Known for getting caught in trees, clogging storm drains, and entangling wildlife, plastic bags have become a popular target. Bag bans or fees have been enacted in nearly 30 municipalities around the state, and the number is growing. And now, a campaign has been launched to get them banned in Boston.
“Other problems are overwhelming,” said Mary Grady, a member of the local advocacy group Ban the Bag Boston whose daughter, Eleanor Pelletier, is part of the Mather School troop that has taken up the cause. “This feels doable.”
Since it was formed last year, Ban the Bag Boston has been making its case at civic association meetings, holding film screenings, and distributing reusable bags to raise awareness of its effort. Grady says she is inspired by the progress that has been made in cities such as Portland, Maine, Austin, and Oakland and by the fact that people from all generations have joined the effort. “In Boston, it seems like we can all agree on this,” she said.
The next step for the group is getting the City Council to propose legislation. Representatives from Ban the Bag and other organizations met with Councilors Michelle Wu, Matt O’Malley, and Andrea Campbell recently to discuss the issue.
"I think it's early in the process, but certainly there seems to be an appetite,” said O’Malley, chair of the council’s environment and sustainability committee. “We want to make sure that we can address this in a thoughtful and effective manner."
The issue has proven contentious in a number of cities and states due to arguments about a ban’s effect on low-income communities and what are seen as challenges for shoppers. Statewide legislation has been proposed, although O’Malley is more inclined toward a local solution. He plans to meet with advocates again next month.
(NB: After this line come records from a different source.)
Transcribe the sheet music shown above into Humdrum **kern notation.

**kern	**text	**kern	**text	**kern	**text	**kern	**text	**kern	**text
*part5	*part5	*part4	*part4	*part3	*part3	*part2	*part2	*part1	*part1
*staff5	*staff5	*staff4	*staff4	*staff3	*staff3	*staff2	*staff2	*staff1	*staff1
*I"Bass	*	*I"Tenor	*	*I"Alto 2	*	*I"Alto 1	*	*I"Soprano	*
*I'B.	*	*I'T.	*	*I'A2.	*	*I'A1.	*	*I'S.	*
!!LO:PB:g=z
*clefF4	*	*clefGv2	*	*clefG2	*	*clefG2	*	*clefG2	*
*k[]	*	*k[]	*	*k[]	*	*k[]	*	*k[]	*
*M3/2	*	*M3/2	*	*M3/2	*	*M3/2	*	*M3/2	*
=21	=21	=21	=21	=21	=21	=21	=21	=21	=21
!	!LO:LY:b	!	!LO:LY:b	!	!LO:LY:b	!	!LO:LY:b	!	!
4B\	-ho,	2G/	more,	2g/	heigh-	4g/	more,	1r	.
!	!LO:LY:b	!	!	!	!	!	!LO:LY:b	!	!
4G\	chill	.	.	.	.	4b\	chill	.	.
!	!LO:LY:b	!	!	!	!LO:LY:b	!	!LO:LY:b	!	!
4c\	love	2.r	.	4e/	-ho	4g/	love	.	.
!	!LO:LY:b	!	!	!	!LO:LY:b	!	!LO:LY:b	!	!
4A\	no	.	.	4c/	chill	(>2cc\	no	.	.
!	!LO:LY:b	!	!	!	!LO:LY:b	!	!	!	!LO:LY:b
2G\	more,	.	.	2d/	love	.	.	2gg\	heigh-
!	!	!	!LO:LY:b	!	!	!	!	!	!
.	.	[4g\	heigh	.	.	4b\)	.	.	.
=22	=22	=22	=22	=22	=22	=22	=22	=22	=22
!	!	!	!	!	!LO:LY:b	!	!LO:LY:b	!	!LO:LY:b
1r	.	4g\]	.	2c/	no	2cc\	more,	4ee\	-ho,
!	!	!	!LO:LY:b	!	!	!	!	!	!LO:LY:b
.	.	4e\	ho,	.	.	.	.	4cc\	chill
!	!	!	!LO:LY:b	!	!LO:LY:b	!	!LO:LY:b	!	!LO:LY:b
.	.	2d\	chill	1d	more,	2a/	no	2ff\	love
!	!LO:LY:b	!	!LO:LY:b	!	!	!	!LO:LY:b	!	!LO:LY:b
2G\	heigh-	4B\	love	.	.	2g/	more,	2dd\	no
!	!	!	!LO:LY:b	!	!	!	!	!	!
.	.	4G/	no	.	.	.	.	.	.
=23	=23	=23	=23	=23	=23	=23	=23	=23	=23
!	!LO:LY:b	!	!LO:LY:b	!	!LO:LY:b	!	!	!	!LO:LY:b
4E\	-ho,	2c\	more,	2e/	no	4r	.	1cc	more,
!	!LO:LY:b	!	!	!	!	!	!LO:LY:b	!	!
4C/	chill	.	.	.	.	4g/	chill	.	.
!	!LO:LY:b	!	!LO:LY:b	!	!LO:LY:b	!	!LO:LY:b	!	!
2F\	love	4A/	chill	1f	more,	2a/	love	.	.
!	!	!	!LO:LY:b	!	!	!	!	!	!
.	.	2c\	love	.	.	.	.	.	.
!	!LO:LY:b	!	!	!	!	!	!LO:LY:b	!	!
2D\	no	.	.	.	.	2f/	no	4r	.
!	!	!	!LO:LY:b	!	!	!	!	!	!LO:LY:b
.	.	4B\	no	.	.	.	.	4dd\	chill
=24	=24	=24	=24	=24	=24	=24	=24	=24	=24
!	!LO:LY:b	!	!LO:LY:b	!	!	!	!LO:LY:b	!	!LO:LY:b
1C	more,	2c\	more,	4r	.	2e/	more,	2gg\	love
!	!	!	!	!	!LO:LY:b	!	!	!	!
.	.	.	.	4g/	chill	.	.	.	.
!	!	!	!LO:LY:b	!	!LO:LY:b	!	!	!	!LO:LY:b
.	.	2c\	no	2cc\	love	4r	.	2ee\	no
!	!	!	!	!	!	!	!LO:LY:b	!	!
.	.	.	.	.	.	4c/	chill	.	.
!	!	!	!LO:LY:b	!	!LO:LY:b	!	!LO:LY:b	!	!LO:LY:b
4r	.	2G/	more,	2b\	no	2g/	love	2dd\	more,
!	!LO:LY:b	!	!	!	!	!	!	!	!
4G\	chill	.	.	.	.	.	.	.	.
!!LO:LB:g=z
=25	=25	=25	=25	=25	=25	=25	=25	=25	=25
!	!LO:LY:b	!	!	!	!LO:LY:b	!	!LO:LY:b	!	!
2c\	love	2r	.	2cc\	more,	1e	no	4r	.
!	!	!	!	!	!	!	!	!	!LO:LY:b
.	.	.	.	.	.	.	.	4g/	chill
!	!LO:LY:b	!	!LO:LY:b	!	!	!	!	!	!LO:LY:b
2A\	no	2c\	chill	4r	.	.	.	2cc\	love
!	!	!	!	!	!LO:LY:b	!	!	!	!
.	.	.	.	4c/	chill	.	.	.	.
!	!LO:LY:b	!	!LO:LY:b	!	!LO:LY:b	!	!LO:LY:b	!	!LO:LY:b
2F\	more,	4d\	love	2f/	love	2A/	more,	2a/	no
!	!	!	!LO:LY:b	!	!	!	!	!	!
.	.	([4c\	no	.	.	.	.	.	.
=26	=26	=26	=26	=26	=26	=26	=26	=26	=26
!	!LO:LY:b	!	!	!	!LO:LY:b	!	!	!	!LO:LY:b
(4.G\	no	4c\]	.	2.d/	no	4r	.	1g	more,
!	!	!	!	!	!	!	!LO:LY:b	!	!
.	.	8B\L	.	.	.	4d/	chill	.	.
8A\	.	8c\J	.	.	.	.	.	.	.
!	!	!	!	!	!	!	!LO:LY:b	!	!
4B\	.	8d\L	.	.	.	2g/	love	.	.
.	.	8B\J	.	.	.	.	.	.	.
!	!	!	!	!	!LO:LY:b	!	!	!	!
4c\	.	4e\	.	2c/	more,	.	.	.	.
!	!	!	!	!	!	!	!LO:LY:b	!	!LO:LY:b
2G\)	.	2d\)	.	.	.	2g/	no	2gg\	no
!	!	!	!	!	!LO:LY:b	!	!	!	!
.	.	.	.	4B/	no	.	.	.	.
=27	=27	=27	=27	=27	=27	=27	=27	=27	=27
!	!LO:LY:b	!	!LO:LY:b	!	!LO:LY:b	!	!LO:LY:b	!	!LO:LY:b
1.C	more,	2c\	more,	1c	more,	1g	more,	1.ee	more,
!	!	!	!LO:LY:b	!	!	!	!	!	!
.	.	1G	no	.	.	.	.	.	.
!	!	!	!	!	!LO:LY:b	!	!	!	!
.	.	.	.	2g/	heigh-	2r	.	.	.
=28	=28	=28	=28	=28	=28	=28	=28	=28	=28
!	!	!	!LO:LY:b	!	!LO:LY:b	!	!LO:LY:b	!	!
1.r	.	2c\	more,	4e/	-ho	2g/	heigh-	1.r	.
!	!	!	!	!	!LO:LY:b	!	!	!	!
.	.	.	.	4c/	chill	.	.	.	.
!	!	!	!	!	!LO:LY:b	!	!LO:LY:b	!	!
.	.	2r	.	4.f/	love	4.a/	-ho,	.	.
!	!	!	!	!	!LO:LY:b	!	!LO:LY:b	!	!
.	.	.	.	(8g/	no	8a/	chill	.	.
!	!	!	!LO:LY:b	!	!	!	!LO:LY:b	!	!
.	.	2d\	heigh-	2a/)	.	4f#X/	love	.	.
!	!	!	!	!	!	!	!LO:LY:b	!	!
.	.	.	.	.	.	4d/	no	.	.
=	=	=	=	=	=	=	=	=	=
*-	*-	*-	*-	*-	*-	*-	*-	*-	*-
Neighboring Brookline, Newton, Cambridge, and Somerville have already approved bag ordinances and the pressure is growing. Students at UMass Boston, for example, are working to have plastic bags banned in the campus bookstore.
In Mission Hill, teens from the non-profit community organization Sociedad Latina have been gathering hundreds of signatures in support of a bill by knocking on doors and talking to people on the street. While some residents don’t support a ban, many have been receptive after learning more about the issue. The group has designed its own reusable bags and is planning more community education projects for the summer. They were also at the meeting with city councilors and will be a part of the process going forward.
“It’s a habit that’s hard to kill,” said Wilmer Quinones, the group’s youth engagement coordinator. “It’s really sad to see that we are using things that we think are beneficial for us, but at the same time are harming our environment.”
One of the cleanup event’s organizers, Sierra Rothberg, said it’s become so common to have plastic bags floating around that people don’t notice anymore. She feels that a ban would be a good first step toward making people think more about their effects on the environment, although she acknowledged it could be a long process.
“It’s a change of behavior and once you do it it’s not a problem,” she said. “It’s going to happen, but it’s going to be a while."